Thucydides’den bu yana uluslararası ilişkiler teorisinin temel öngörüsü gücün savaşta da galibiyeti getireceğidir. Diğer bir deyişle, güçlü olanın hemen her durumda kazanacağı varsayılmaktadır. Oysa Vietnam, Afganistan ve Irak örnekleri ortadayken, 200 yıla yakın uzunca bir zaman diliminde yaşanan savaşlar üzerine yapılan akademik çalışmalar da asimetrik savaşların yani nüfus ve askeri güç açısından aralarında büyük farklar olan taraflar arasındaki askeri karşılaşmaların yüzde otuzunun zayıf tarafın galibiyetiyle sonuçlandığını ortaya koymaktadır.

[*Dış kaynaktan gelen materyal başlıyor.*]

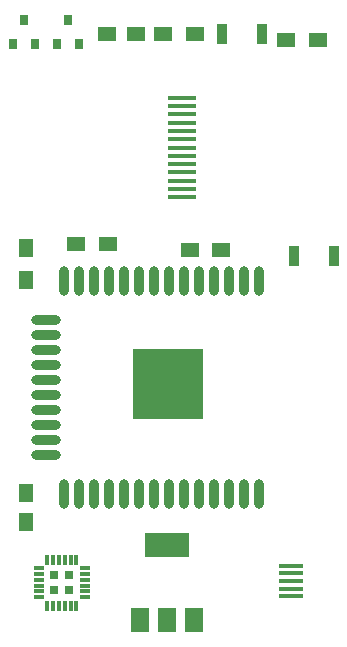
<source format=gbr>
G04 #@! TF.GenerationSoftware,KiCad,Pcbnew,(5.1.2)-1*
G04 #@! TF.CreationDate,2019-08-13T14:32:56+02:00*
G04 #@! TF.ProjectId,tinyRF24,74696e79-5246-4323-942e-6b696361645f,rev?*
G04 #@! TF.SameCoordinates,Original*
G04 #@! TF.FileFunction,Paste,Top*
G04 #@! TF.FilePolarity,Positive*
%FSLAX46Y46*%
G04 Gerber Fmt 4.6, Leading zero omitted, Abs format (unit mm)*
G04 Created by KiCad (PCBNEW (5.1.2)-1) date 2019-08-13 14:32:56*
%MOMM*%
%LPD*%
G04 APERTURE LIST*
%ADD10O,0.900000X2.500000*%
%ADD11O,2.500000X0.900000*%
%ADD12R,6.000000X6.000000*%
%ADD13R,2.400000X0.400000*%
%ADD14R,1.500000X2.000000*%
%ADD15R,3.800000X2.000000*%
%ADD16R,1.500000X1.300000*%
%ADD17R,1.500000X1.250000*%
%ADD18R,0.800000X0.900000*%
%ADD19R,0.900000X1.700000*%
%ADD20R,1.250000X1.500000*%
%ADD21R,1.300000X1.500000*%
%ADD22R,0.780000X0.780000*%
%ADD23R,0.300000X0.850000*%
%ADD24R,0.850000X0.300000*%
%ADD25R,2.000000X0.400000*%
G04 APERTURE END LIST*
D10*
X161460000Y-91550000D03*
X160190000Y-91550000D03*
X158920000Y-91550000D03*
X157650000Y-91550000D03*
X156380000Y-91550000D03*
X155110000Y-91550000D03*
X153840000Y-91550000D03*
X152570000Y-91550000D03*
X151300000Y-91550000D03*
X150030000Y-91550000D03*
X148760000Y-91550000D03*
X147490000Y-91550000D03*
X146220000Y-91550000D03*
X144950000Y-91550000D03*
D11*
X143460000Y-88265000D03*
X143460000Y-86995000D03*
X143460000Y-85725000D03*
X143460000Y-84455000D03*
X143460000Y-83185000D03*
X143460000Y-81915000D03*
X143460000Y-80645000D03*
X143460000Y-79375000D03*
X143460000Y-78105000D03*
X143460000Y-76835000D03*
D10*
X144950000Y-73550000D03*
X146220000Y-73550000D03*
X147490000Y-73550000D03*
X148760000Y-73550000D03*
X150030000Y-73550000D03*
X151300000Y-73550000D03*
X152570000Y-73550000D03*
X153840000Y-73550000D03*
X155110000Y-73550000D03*
X156380000Y-73550000D03*
X157650000Y-73550000D03*
X158920000Y-73550000D03*
X160190000Y-73550000D03*
X161460000Y-73550000D03*
D12*
X153760000Y-82250000D03*
D13*
X154940000Y-66430000D03*
X154940000Y-58030000D03*
X154940000Y-65730000D03*
X154940000Y-62230000D03*
X154940000Y-65030000D03*
X154940000Y-64330000D03*
X154940000Y-63630000D03*
X154940000Y-62930000D03*
X154940000Y-59430000D03*
X154940000Y-61530000D03*
X154940000Y-60830000D03*
X154940000Y-58730000D03*
X154940000Y-60130000D03*
D14*
X151370000Y-102210000D03*
X155970000Y-102210000D03*
X153670000Y-102210000D03*
D15*
X153670000Y-95910000D03*
D16*
X145970000Y-70358000D03*
X148670000Y-70358000D03*
X155600000Y-70916800D03*
X158300000Y-70916800D03*
D17*
X151110000Y-52578000D03*
X148610000Y-52578000D03*
D18*
X141605000Y-51451000D03*
X142555000Y-53451000D03*
X140655000Y-53451000D03*
D19*
X164416000Y-71374000D03*
X167816000Y-71374000D03*
D16*
X166450000Y-53086000D03*
X163750000Y-53086000D03*
D20*
X141732000Y-91460000D03*
X141732000Y-93960000D03*
D21*
X141732000Y-73406000D03*
X141732000Y-70706000D03*
D19*
X161720000Y-52578000D03*
X158320000Y-52578000D03*
D22*
X144130000Y-98410000D03*
X144130000Y-99710000D03*
X145430000Y-98410000D03*
X145430000Y-99710000D03*
D23*
X143530000Y-97110000D03*
X144030000Y-97110000D03*
X144530000Y-97110000D03*
X145030000Y-97110000D03*
X145530000Y-97110000D03*
X146030000Y-97110000D03*
D24*
X146730000Y-97810000D03*
X146730000Y-98310000D03*
X146730000Y-98810000D03*
X146730000Y-99310000D03*
X146730000Y-99810000D03*
X146730000Y-100310000D03*
D23*
X146030000Y-101010000D03*
X145530000Y-101010000D03*
X145030000Y-101010000D03*
X144530000Y-101010000D03*
X144030000Y-101010000D03*
X143530000Y-101010000D03*
D24*
X142830000Y-100310000D03*
X142830000Y-99810000D03*
X142830000Y-99310000D03*
X142830000Y-98810000D03*
X142830000Y-98310000D03*
X142830000Y-97810000D03*
D18*
X144338000Y-53451000D03*
X146238000Y-53451000D03*
X145288000Y-51451000D03*
D16*
X156036000Y-52578000D03*
X153336000Y-52578000D03*
D25*
X164188140Y-100223320D03*
X164188140Y-99590860D03*
X164180520Y-98945700D03*
X164193220Y-98287840D03*
X164193220Y-97637600D03*
M02*

</source>
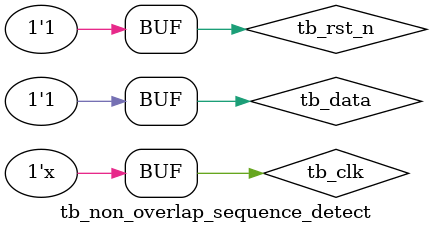
<source format=v>
`timescale 1ns / 1ps


module tb_non_overlap_sequence_detect();

reg     tb_clk;
reg     tb_rst_n;
reg     tb_data;
wire    tb_match;
wire    tb_not_match;

always #2.5 tb_clk = ~tb_clk;

// 011100

initial begin
    tb_clk <= 1'b1;
    tb_rst_n <= 1'b0;
    #10
    tb_rst_n <= 1'b1;
    tb_data <= 1'b0;
    #5
    tb_data <= 1'b0;
    #5
    tb_data <= 1'b1;
    #5
    tb_data <= 1'b1;
    #5
    tb_data <= 1'b1;
    #5
    tb_data <= 1'b1;
    #5
    tb_data <= 1'b0;
    #5
    tb_data <= 1'b0;
    #5
    tb_data <= 1'b1;
    #5
    tb_data <= 1'b1;
    #5
    tb_data <= 1'b1;
    #5
    tb_data <= 1'b0;
    #5
    tb_data <= 1'b1;
end

non_overlap_sequence_detect non_overlap_sequence_detect_inst(

.clk        (tb_clk      ),
.rst_n      (tb_rst_n    ),
.data       (tb_data     ),
.match      (tb_match    ),
.not_match  (tb_not_match)

);


endmodule

</source>
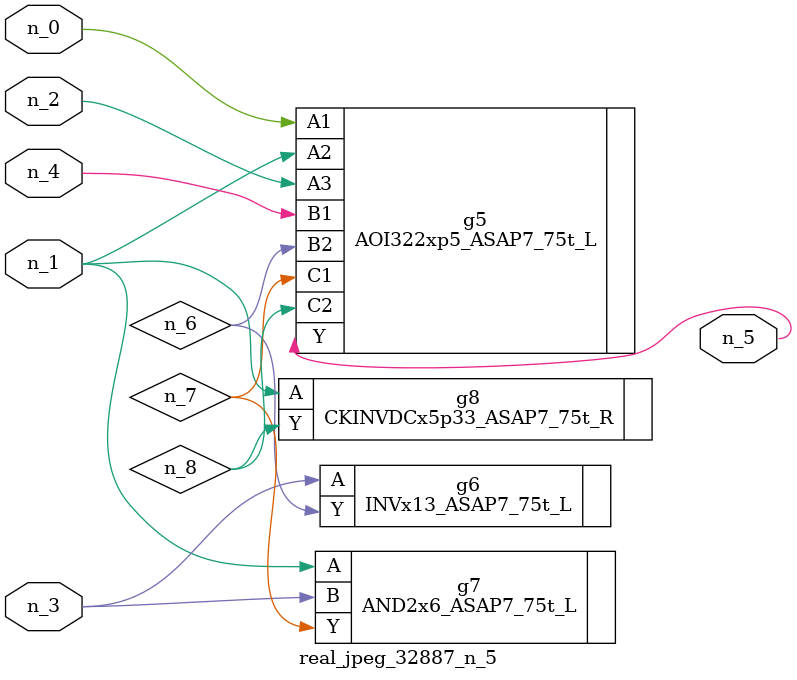
<source format=v>
module real_jpeg_32887_n_5 (n_4, n_0, n_1, n_2, n_3, n_5);

input n_4;
input n_0;
input n_1;
input n_2;
input n_3;

output n_5;

wire n_8;
wire n_6;
wire n_7;

AOI322xp5_ASAP7_75t_L g5 ( 
.A1(n_0),
.A2(n_1),
.A3(n_2),
.B1(n_4),
.B2(n_6),
.C1(n_7),
.C2(n_8),
.Y(n_5)
);

AND2x6_ASAP7_75t_L g7 ( 
.A(n_1),
.B(n_3),
.Y(n_7)
);

CKINVDCx5p33_ASAP7_75t_R g8 ( 
.A(n_1),
.Y(n_8)
);

INVx13_ASAP7_75t_L g6 ( 
.A(n_3),
.Y(n_6)
);


endmodule
</source>
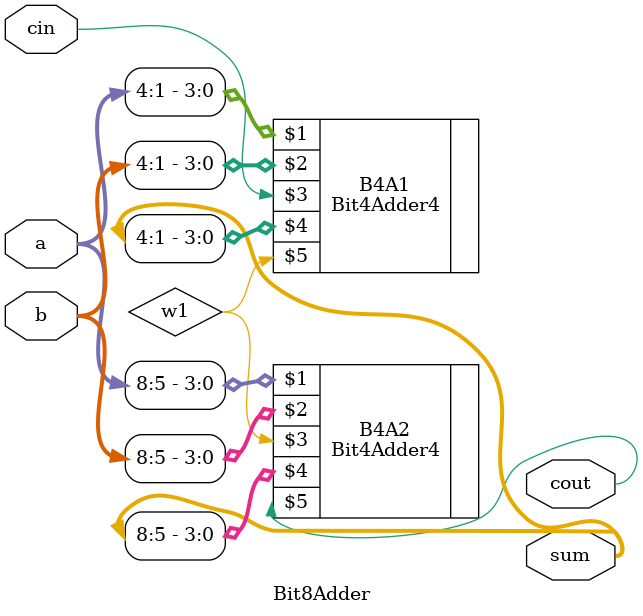
<source format=v>
`include "4BitAdder4.v"

module Bit8Adder (a, b, cin, sum, cout);
input[8:1] a, b;
input cin;
output[8:1] sum;
output cout;

	wire w1;

	Bit4Adder4 B4A1 (a[4:1], b[4:1], cin, sum[4:1], w1);
	Bit4Adder4 B4A2 (a[8:5], b[8:5], w1, sum[8:5], cout);

endmodule

</source>
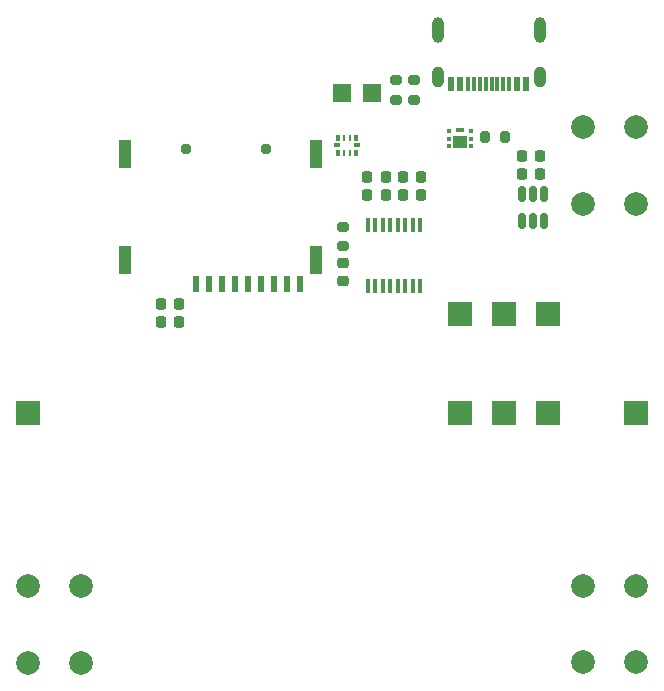
<source format=gbr>
%TF.GenerationSoftware,KiCad,Pcbnew,(6.0.11)*%
%TF.CreationDate,2023-04-24T21:00:32-04:00*%
%TF.ProjectId,GC Nano Top,4743204e-616e-46f2-9054-6f702e6b6963,rev?*%
%TF.SameCoordinates,Original*%
%TF.FileFunction,Soldermask,Top*%
%TF.FilePolarity,Negative*%
%FSLAX46Y46*%
G04 Gerber Fmt 4.6, Leading zero omitted, Abs format (unit mm)*
G04 Created by KiCad (PCBNEW (6.0.11)) date 2023-04-24 21:00:32*
%MOMM*%
%LPD*%
G01*
G04 APERTURE LIST*
G04 Aperture macros list*
%AMRoundRect*
0 Rectangle with rounded corners*
0 $1 Rounding radius*
0 $2 $3 $4 $5 $6 $7 $8 $9 X,Y pos of 4 corners*
0 Add a 4 corners polygon primitive as box body*
4,1,4,$2,$3,$4,$5,$6,$7,$8,$9,$2,$3,0*
0 Add four circle primitives for the rounded corners*
1,1,$1+$1,$2,$3*
1,1,$1+$1,$4,$5*
1,1,$1+$1,$6,$7*
1,1,$1+$1,$8,$9*
0 Add four rect primitives between the rounded corners*
20,1,$1+$1,$2,$3,$4,$5,0*
20,1,$1+$1,$4,$5,$6,$7,0*
20,1,$1+$1,$6,$7,$8,$9,0*
20,1,$1+$1,$8,$9,$2,$3,0*%
G04 Aperture macros list end*
%ADD10RoundRect,0.225000X0.225000X0.250000X-0.225000X0.250000X-0.225000X-0.250000X0.225000X-0.250000X0*%
%ADD11RoundRect,0.225000X-0.225000X-0.250000X0.225000X-0.250000X0.225000X0.250000X-0.225000X0.250000X0*%
%ADD12R,2.000000X2.000000*%
%ADD13RoundRect,0.200000X-0.275000X0.200000X-0.275000X-0.200000X0.275000X-0.200000X0.275000X0.200000X0*%
%ADD14RoundRect,0.200000X-0.200000X-0.275000X0.200000X-0.275000X0.200000X0.275000X-0.200000X0.275000X0*%
%ADD15RoundRect,0.218750X0.256250X-0.218750X0.256250X0.218750X-0.256250X0.218750X-0.256250X-0.218750X0*%
%ADD16R,0.400000X1.200000*%
%ADD17RoundRect,0.150000X0.150000X-0.512500X0.150000X0.512500X-0.150000X0.512500X-0.150000X-0.512500X0*%
%ADD18O,1.000000X2.200000*%
%ADD19O,1.000000X1.800000*%
%ADD20R,0.609600X1.143000*%
%ADD21R,0.304800X1.143000*%
%ADD22R,0.400000X0.350000*%
%ADD23R,1.200000X1.100000*%
%ADD24R,0.800000X0.460000*%
%ADD25R,1.500000X1.500000*%
%ADD26R,0.300000X0.530000*%
%ADD27R,0.250000X0.530000*%
%ADD28R,0.630000X0.350000*%
%ADD29C,0.950000*%
%ADD30R,0.620000X1.400000*%
%ADD31R,1.100000X2.400000*%
%ADD32C,2.000000*%
G04 APERTURE END LIST*
D10*
%TO.C,C8*%
X147900000Y-59700000D03*
X146350000Y-59700000D03*
%TD*%
D11*
%TO.C,C4*%
X176875000Y-48650000D03*
X178425000Y-48650000D03*
%TD*%
D12*
%TO.C,GND*%
X179075000Y-60550000D03*
%TD*%
D11*
%TO.C,C5*%
X166825000Y-48925000D03*
X168375000Y-48925000D03*
%TD*%
D13*
%TO.C,R3*%
X161725000Y-53125000D03*
X161725000Y-54775000D03*
%TD*%
D10*
%TO.C,C3*%
X165350000Y-48925000D03*
X163800000Y-48925000D03*
%TD*%
D12*
%TO.C,Sync*%
X135050000Y-68900000D03*
%TD*%
D14*
%TO.C,R4*%
X173800000Y-45575000D03*
X175450000Y-45575000D03*
%TD*%
D12*
%TO.C,5V*%
X171625000Y-68900000D03*
%TD*%
D15*
%TO.C,D1*%
X161725000Y-57762500D03*
X161725000Y-56187500D03*
%TD*%
D16*
%TO.C,U1*%
X163852500Y-58150000D03*
X164487500Y-58150000D03*
X165122500Y-58150000D03*
X165757500Y-58150000D03*
X166392500Y-58150000D03*
X167027500Y-58150000D03*
X167662500Y-58150000D03*
X168297500Y-58150000D03*
X168297500Y-52950000D03*
X167662500Y-52950000D03*
X167027500Y-52950000D03*
X166392500Y-52950000D03*
X165757500Y-52950000D03*
X165122500Y-52950000D03*
X164487500Y-52950000D03*
X163852500Y-52950000D03*
%TD*%
D10*
%TO.C,C7*%
X147900000Y-61225000D03*
X146350000Y-61225000D03*
%TD*%
D13*
%TO.C,R1*%
X166250000Y-40725000D03*
X166250000Y-42375000D03*
%TD*%
D12*
%TO.C,3V3*%
X175350000Y-68900000D03*
%TD*%
D17*
%TO.C,U2*%
X176875000Y-52662500D03*
X177825000Y-52662500D03*
X178775000Y-52662500D03*
X178775000Y-50387500D03*
X177825000Y-50387500D03*
X176875000Y-50387500D03*
%TD*%
D11*
%TO.C,C2*%
X176875000Y-47150000D03*
X178425000Y-47150000D03*
%TD*%
D18*
%TO.C,J1*%
X178395000Y-36453199D03*
X169755000Y-36453199D03*
D19*
X178395000Y-40453200D03*
X169755000Y-40453200D03*
D20*
X177275001Y-41028199D03*
X176475000Y-41028199D03*
D21*
X175325000Y-41028199D03*
X174325000Y-41028199D03*
X173825000Y-41028199D03*
X172825000Y-41028199D03*
D20*
X170875001Y-41028199D03*
X171675000Y-41028199D03*
D21*
X172324940Y-41028199D03*
X173324941Y-41028199D03*
X174824940Y-41028199D03*
X175824941Y-41028199D03*
%TD*%
D10*
%TO.C,C1*%
X165350000Y-50425000D03*
X163800000Y-50425000D03*
%TD*%
D12*
%TO.C,5V*%
X171625000Y-60550000D03*
%TD*%
%TO.C,3V3*%
X175350000Y-60550000D03*
%TD*%
%TO.C,Reset*%
X186550000Y-68900000D03*
%TD*%
D22*
%TO.C,Q1*%
X172600000Y-46325000D03*
X172600000Y-45675000D03*
X172600000Y-45025000D03*
X170700000Y-45025000D03*
X170700000Y-45675000D03*
X170700000Y-46325000D03*
D23*
X171650000Y-45950000D03*
D24*
X171650000Y-44960000D03*
%TD*%
D25*
%TO.C,D+*%
X164200000Y-41775000D03*
%TD*%
D12*
%TO.C,GND*%
X179075000Y-68900000D03*
%TD*%
D26*
%TO.C,U3*%
X162825000Y-45600000D03*
D27*
X162325000Y-45600000D03*
X161825000Y-45600000D03*
D26*
X161325000Y-45600000D03*
D28*
X161235000Y-46240000D03*
D26*
X161325000Y-46880000D03*
D27*
X161825000Y-46880000D03*
X162325000Y-46880000D03*
D26*
X162825000Y-46880000D03*
D28*
X162915000Y-46240000D03*
%TD*%
D13*
%TO.C,R2*%
X167750000Y-40725000D03*
X167750000Y-42375000D03*
%TD*%
D25*
%TO.C,D-*%
X161625000Y-41775000D03*
%TD*%
D11*
%TO.C,C6*%
X166825000Y-50425000D03*
X168375000Y-50425000D03*
%TD*%
D29*
%TO.C,J2*%
X155250000Y-46550000D03*
X148450000Y-46550000D03*
D30*
X149270000Y-57970000D03*
X150370000Y-57970000D03*
X151470000Y-57970000D03*
X152570000Y-57970000D03*
X153670000Y-57970000D03*
X154770000Y-57970000D03*
X155870000Y-57970000D03*
X156970000Y-57970000D03*
X158070000Y-57970000D03*
D31*
X159450000Y-46970000D03*
X159450000Y-55970000D03*
X143300000Y-55970000D03*
X143300000Y-46970000D03*
%TD*%
D32*
%TO.C,SW3*%
X182075000Y-83525000D03*
X182075000Y-90025000D03*
X186575000Y-90025000D03*
X186575000Y-83525000D03*
%TD*%
%TO.C,SW1*%
X186600000Y-51175000D03*
X186600000Y-44675000D03*
X182100000Y-44675000D03*
X182100000Y-51175000D03*
%TD*%
%TO.C,SW2*%
X139550000Y-83550000D03*
X139550000Y-90050000D03*
X135050000Y-83550000D03*
X135050000Y-90050000D03*
%TD*%
M02*

</source>
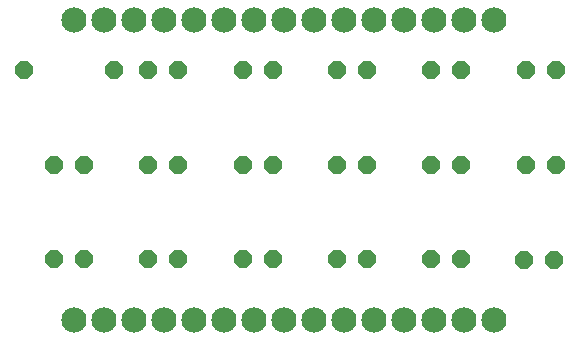
<source format=gbr>
G04 EAGLE Gerber RS-274X export*
G75*
%MOMM*%
%FSLAX34Y34*%
%LPD*%
%INSoldermask Bottom*%
%IPPOS*%
%AMOC8*
5,1,8,0,0,1.08239X$1,22.5*%
G01*
%ADD10C,2.133600*%
%ADD11P,1.649562X8X22.500000*%


D10*
X124500Y322500D03*
X149900Y322500D03*
X175300Y322500D03*
X200700Y322500D03*
X226100Y322500D03*
X251500Y322500D03*
X276900Y322500D03*
X302300Y322500D03*
X327700Y322500D03*
X353100Y322500D03*
X378500Y322500D03*
X403900Y322500D03*
X429300Y322500D03*
X454700Y322500D03*
X480100Y322500D03*
X124500Y68500D03*
X149900Y68500D03*
X175300Y68500D03*
X200700Y68500D03*
X226100Y68500D03*
X251500Y68500D03*
X276900Y68500D03*
X302300Y68500D03*
X327700Y68500D03*
X353100Y68500D03*
X378500Y68500D03*
X403900Y68500D03*
X429300Y68500D03*
X454700Y68500D03*
X480100Y68500D03*
D11*
X507300Y280000D03*
X532700Y280000D03*
X427300Y280000D03*
X452700Y280000D03*
X347300Y280000D03*
X372700Y280000D03*
X267300Y280000D03*
X292700Y280000D03*
X187300Y280000D03*
X212700Y280000D03*
X507300Y200000D03*
X532700Y200000D03*
X427300Y200000D03*
X452700Y200000D03*
X347300Y200000D03*
X372700Y200000D03*
X267300Y200000D03*
X292700Y200000D03*
X187300Y200000D03*
X212700Y200000D03*
X107300Y200000D03*
X132700Y200000D03*
X505788Y119604D03*
X531188Y119604D03*
X427300Y120000D03*
X452700Y120000D03*
X347300Y120000D03*
X372700Y120000D03*
X267300Y120000D03*
X292700Y120000D03*
X187300Y120000D03*
X212700Y120000D03*
X107300Y120000D03*
X132700Y120000D03*
X81900Y280000D03*
X158100Y280000D03*
M02*

</source>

Güçlülerin nasıl olup da zayıflar karşısında askeri yenilgiye uğradığıyla ilgili olarak sıkça başvurulan bir açıklama şöyledir: Güçlü aktörlerin kendi varlıklarının tehdit altında olduğunu algılamaması rehavete iterken zayıfların mağlup olma korkusu onları daha mücadeleci yapmaktadır. Ancak, güçlü tarafın silahlı çatışmaya girmesinden itibaren algılamalarının da değişmeye başladığı ve savaşı kazanmak için gücünü giderek daha fazla seferber ettiği gerçeği asimetrik savaşların galibinin neden büyük güçler olmadığını açıklamak için çok daha derinlemesine analizlere girilmesini ve başka değişkenlerin de hesaba katılmasını gerekli kılmaktadır. Küçük güçlerin sistemin çaresiz kurbanları olmasını engelleyen önemli faktörlerden biri büyük güçlerin rekabetini kendi lehlerine yönlendirmeleridir. Bunu resmi ittifaklar yoluyla yapabilecekleri gibi gayri resmi düzeyde, ortak anlayışlar geliştirerek de gerçekleştirmeye çalışabilirler.
Güçlü devletlerin savaşları kazanacağı yolundaki öngörünün bir uzantısı da, savaşların güçlüler tarafından başlatıldığıdır ki bu da tarihsel verilerle doğrulanabilen bir argüman değildir. Zayıf taraf için sorunun mahiyeti ve ne kadar önem arz ettiği kadar harekete geçmeyip beklediği takdirde gücünü kaybedeceğini gösteren eğilimlerin varlığı da onun savaşa bakışını etkilemektedir. Bununla birlikte düşünülmesi gereken bir diğer önemli unsur, benimsediği siyasal askeri stratejidir ki bunlar içinde de yine zayıf devletlerin büyük devletlerin desteğini sağlamasının ya da sağlayacağına inanmasının kritik bir öneme sahip olduğu görülmektedir.
Kenneth Waltz’ın haklı olarak belirttiği gibi «Bir devletin kaderi ona diğer devletlerin vereceği karşılığa bağlıdır.”